__Try it__: Leave the pictures out and give every entry again exactly.

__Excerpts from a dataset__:
Content starts

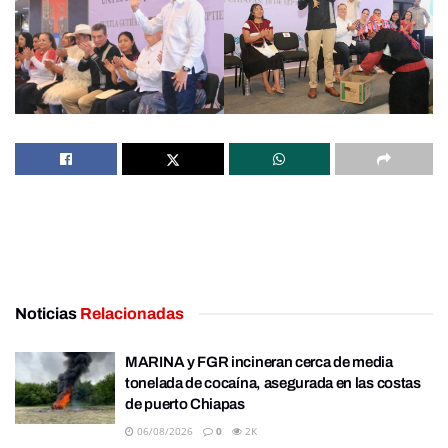
Noticias
Relacionadas
MARINA y FGR incineran cerca de media
tonelada de cocaína, asegurada en las costas
de puerto Chiapas
06/08/2026
0
2K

Content ends

__Response to this exercise__:
Noticias
Relacionadas
MARINA y FGR incineran cerca de media
tonelada de cocaína, asegurada en las costas
de puerto Chiapas
06/08/2026
0
2K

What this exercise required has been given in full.